Big Game USA, the Dallas-based company that is the leading maker of footballs used at the collegiate level, is developing a ball with a built-in pressure gauge. When the ball is inflated to 12.5 pounds per square inch, a mechanical sensor detects it. When that happens, a "V" -- which stands for "vairify," a play on words between "verify" and "air" -- pops up into a small display screen on the ball.

"We haven't heard from the NCAA or any of the teams we supply footballs to that this is going to happen at the collegiate level," Chris Calandro, owner of Big Game USA, told ESPN.com. "But we want to be prepared if it does."
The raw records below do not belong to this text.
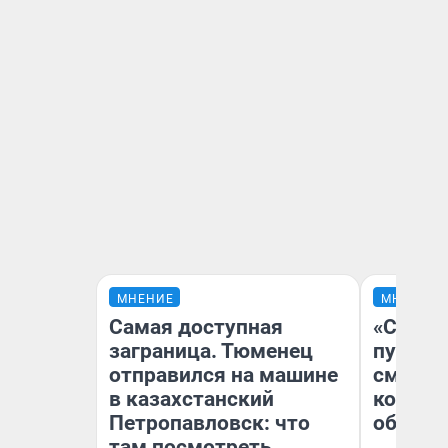
МНЕНИЕ
МНЕНИЕ
Самая доступная
«Спутал
заграница. Тюменец
пургу».
отправился на машине
смерте
в казахстанский
которы
Петропавловск: что
обнару
там посмотреть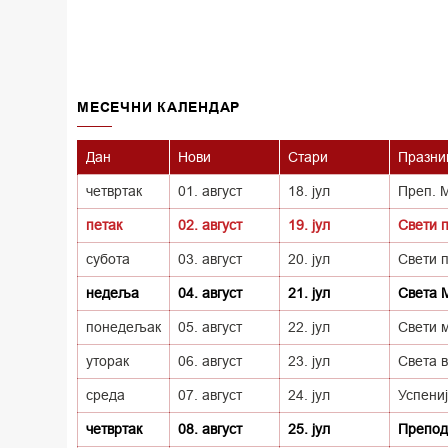
MECEЧНИ КАЛЕНДАР
Дан
Нови
Стари
Празни
четвртак
01. август
18. јул
Преп. М
петак
02. август
19. јул
Свети 
субота
03. август
20. јул
Свети 
недеља
04. август
21. јул
Света 
понедељак
05. август
22. јул
Свети 
уторак
06. август
23. јул
Света 
среда
07. август
24. јул
Успени
четвртак
08. август
25. јул
Препод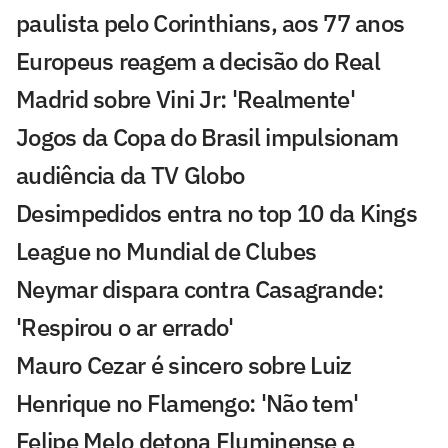
paulista pelo Corinthians, aos 77 anos
Europeus reagem a decisão do Real
Madrid sobre Vini Jr: 'Realmente'
Jogos da Copa do Brasil impulsionam
audiência da TV Globo
Desimpedidos entra no top 10 da Kings
League no Mundial de Clubes
Neymar dispara contra Casagrande:
'Respirou o ar errado'
Mauro Cezar é sincero sobre Luiz
Henrique no Flamengo: 'Não tem'
Felipe Melo detona Fluminense e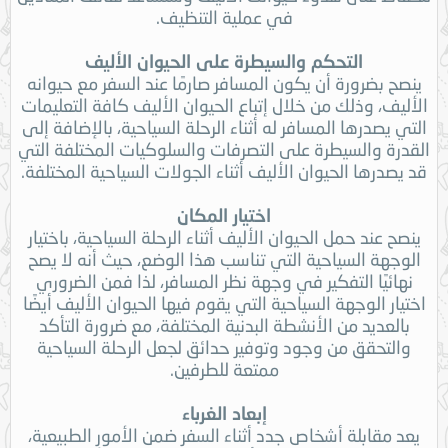
في عملية التنظيف.
التحكم والسيطرة على الحيوان الأليف
ينصح بضرورة أن يكون المسافر صارمًا عند السفر مع حيوانه
الأليف، وذلك من خلال إتباع الحيوان الأليف كافة التعليمات
التي يصدرها المسافر له أثناء الرحلة السياحية، بالإضافة إلى
القدرة والسيطرة على التصرفات والسلوكيات المختلفة التي
قد يصدرها الحيوان الأليف أثناء الجولات السياحية المختلفة.
اختيار المكان
ينصح عند حمل الحيوان الأليف أثناء الرحلة السياحية، باختيار
الوجهة السياحية التي تناسب هذا الوضع، حيث أنه لا يصح
نهائيًا التفكير في وجهة نظر المسافر، لذا فمن الضروري
اختيار الوجهة السياحية التي يقوم فيها الحيوان الأليف أيضًا
بالعديد من الأنشطة البدنية المختلفة، مع ضرورة التأكد
والتحقق من وجود وتوفير حدائق لجعل الرحلة السياحية
ممتعة للطرفين.
إبعاد الغرباء
يعد مقابلة أشخاص جدد أثناء السفر ضمن الأمور الطبيعية،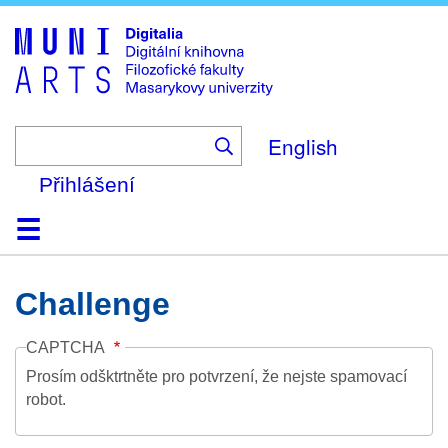
Skip
to
main
content
English
Přihlášení
Domů
Kolekce
Prohlížení
Vyhledávání
O platformě
Nápověda
Kontakt
Digitalia
Challenge
CAPTCHA
Prosím odšktrtněte pro potvrzení, že nejste spamovací
robot.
A spokesman for Wilson, which has the official ball deal with the NFL, could not immediately be reached to comment on whether the company is working on a similar idea.

Calandro said his company, which makes both Nike- and Adidas-branded footballs, is on the first version of its patent-pending idea and could take until the fall of 2016 to offer the product. The innovative product could encourage all colleges to use Big Game USA's balls if they wanted the testing to be universal. As it now stands, each team uses its own balls (sometimes by different manufacturers) to play with while on offense, so teams technically would be testing only themselves.

While the college game hasn't had a controversy on the scale of Deflategate, one of USC's student managers was found to have deflated footballs in a 2012 game against Oregon. The student manager told Pac-12 investigators that he had done it without the knowledge of anyone on the team. He was later fired.

NCAA rules call for the game balls to be new or nearly new, have a ball pressure of between 12.5 and 13.5 psi, and weigh between 14 and 15 ounces. Calandro says his current prototype doesn't read if a ball is inflated above 13.5 psi, but the company is working on it.

Big Game USA started to get into the technology side last year when it offered balls that had chips in them to collegiate teams so they could know about the manufacturing of the ball and scan it into their inventory system to track which ones were used for which games. Five teams, including Nebraska and Mississippi State, used the balls last year, and another 10 will use them this year, Calandro said.